Ghetto Latina, seeing MTA worker hug crying bag lady: Shit, I'm from the Bronx, born and raised, and I ain't never seen no subway man be giving out free hugs. I seen shouting matches, I seen drug deals, I seen fist fights, but I ain't never seen no free hugs in a subway station. That's some fuckin dedication right there.

–59th St.
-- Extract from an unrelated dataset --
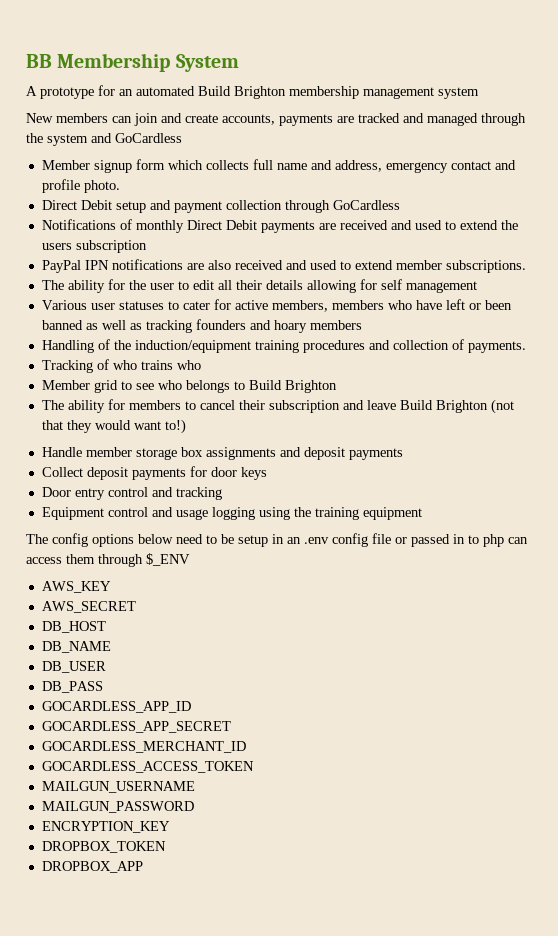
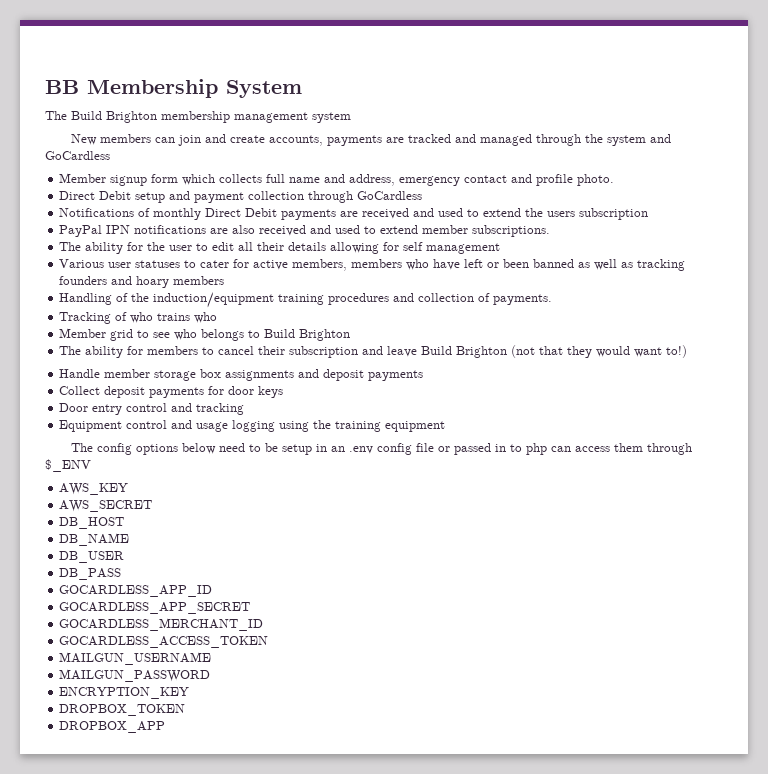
[26,85,195,99] A prototype for an automated -> [45,111,67,120] The

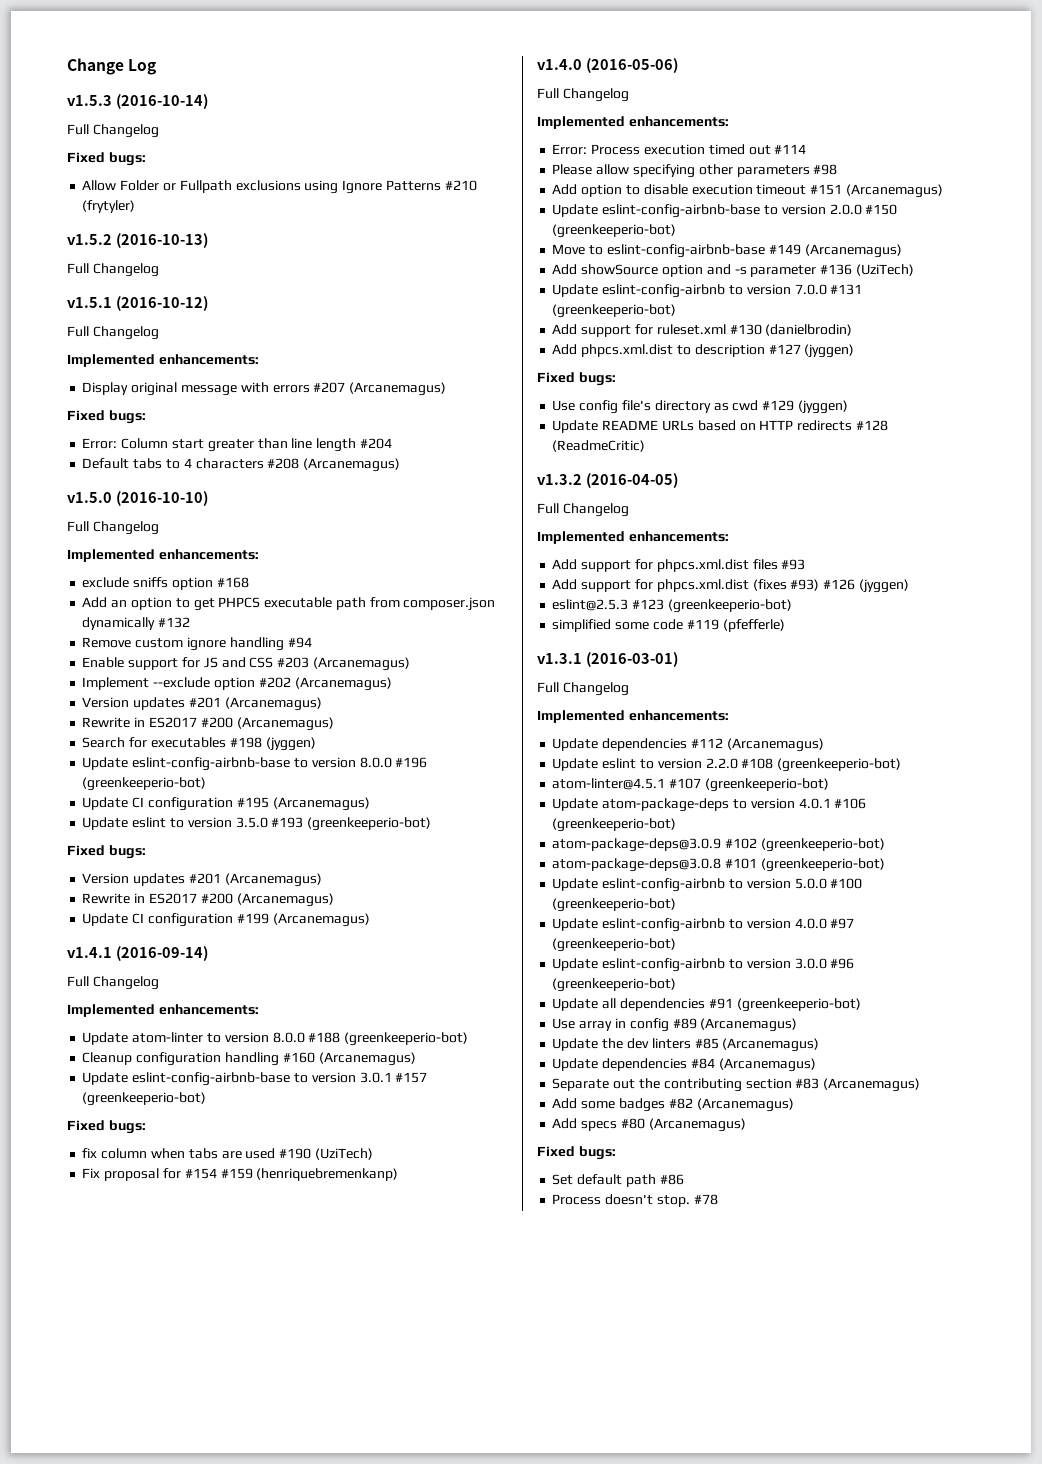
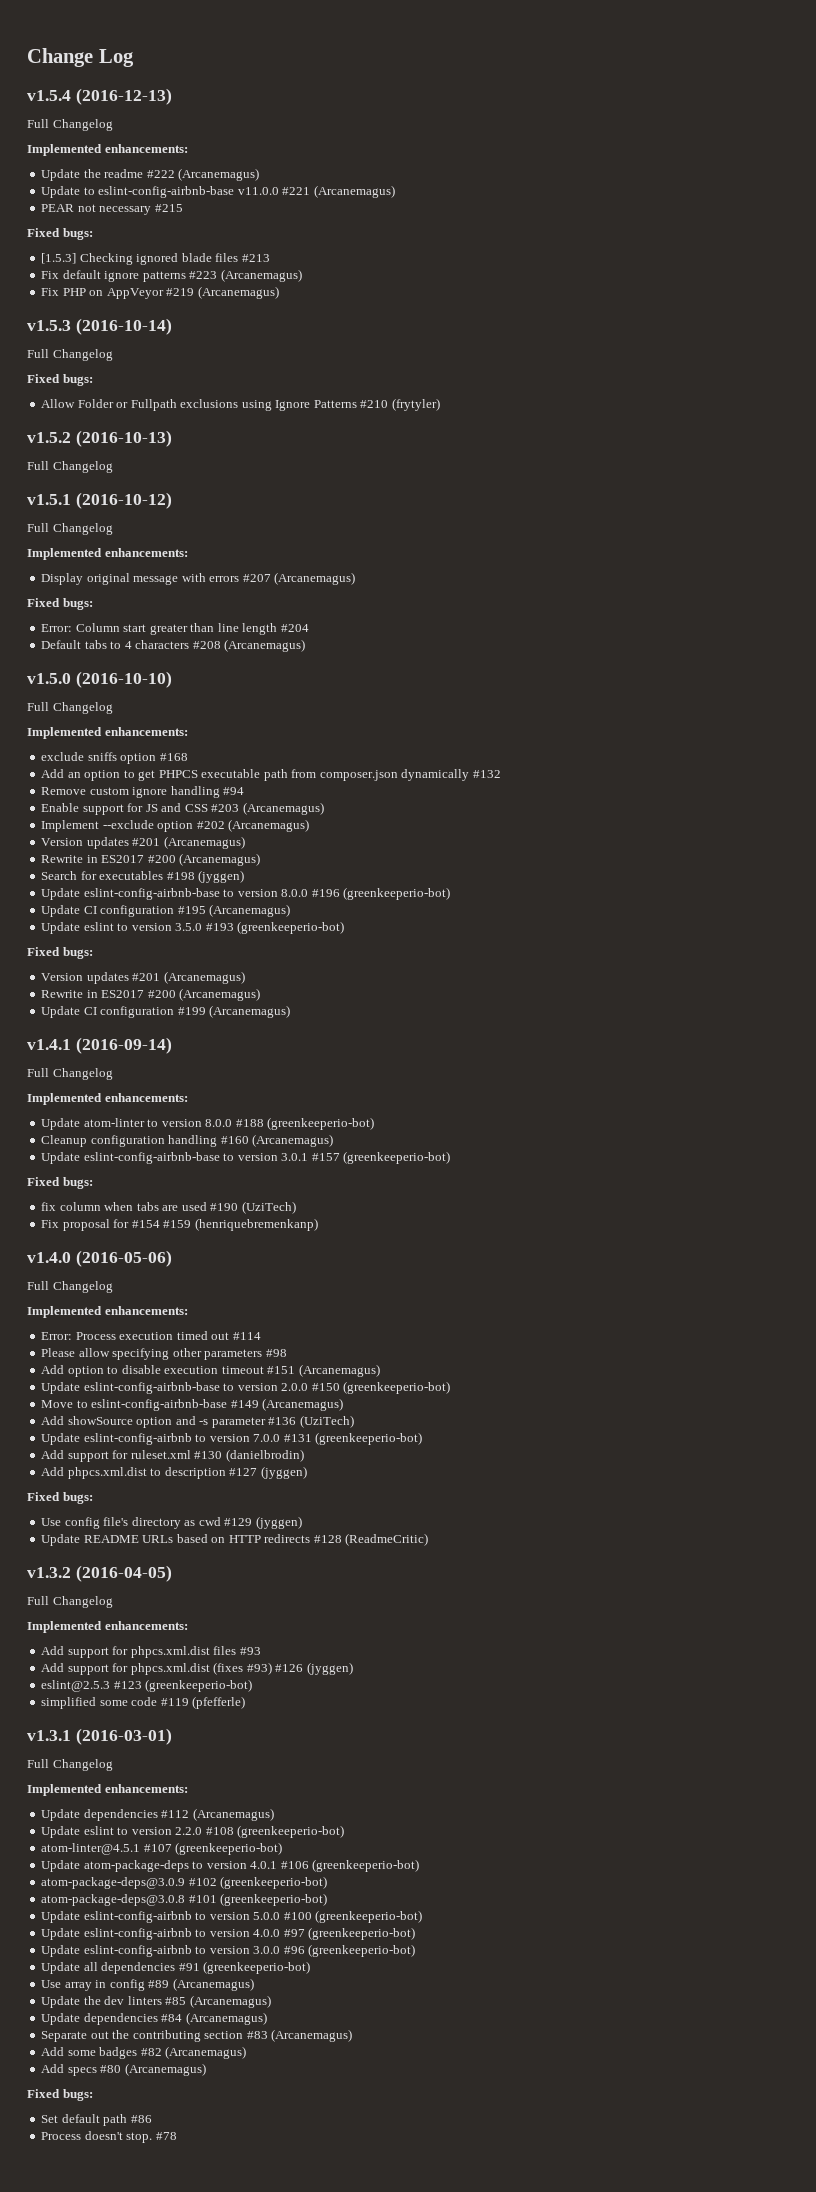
(157, 67) none -> [27,88,172,105] [27,119,113,131] [27,144,188,156] [41,168,260,181] [41,185,395,198] [41,204,183,215] [27,228,93,240] [41,253,270,265] [41,269,302,282] [41,286,279,299] // v1.5.4 (2016-12-13) // Full Changelog // Implemented enhancements: // Update the readme #222 (Arcanemagus) // Update to eslint-config-airbnb-base v11.0.0 #221 (Arcanemagus) // PEAR not necessary #215 // Fixed bugs: // [1.5.3] Checking ignored blade files #213 // Fix default ignore patterns #223 (Arcanemagus) // Fix PHP on AppVeyor #219 (Arcanemagus)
Subway Station

Overheard by: slc boy

Subway panhandler: If you don't have any food, but you do happen to be, like, incredibly good looking, I do accept hugs. (middle aged man with L.L.Bean backpack smiles and holds his arms open invitingly) I'll have to give you a raincheck on that one, sir.

–F Train

Overheard by: linda

(homeless woman who smells like urine exits train).
Gay guy to rest of train: Okay, does anybody have something I can spritz over here to get rid of this lingering smell?
(everybody on the train looks at him like he's crazy)
Sorority girl, smelling the urine: Oh my god. Is this smell from that woman?
Gay guy: Yeah.
Sorority girl: It's okay, I have something to spray over here.
(digs into purse and takes out an oddly shaped bottle of perfume, sprays a few times, and sits down)
Gay guy: That's a cool bottle.
Sorority girl: Thanks, it's Britney.

–2 Train

Random girl: Mr. Smith*, you should come see the play tonight. I'm playing a retard and a Barbie!
Teacher: That must be quite a stretch for you.

–Bard High School Early College

Guy holding unlit cigarette: Hey, got a light?
Woman exiting building: You're standing outside a cancer hospital, asshole.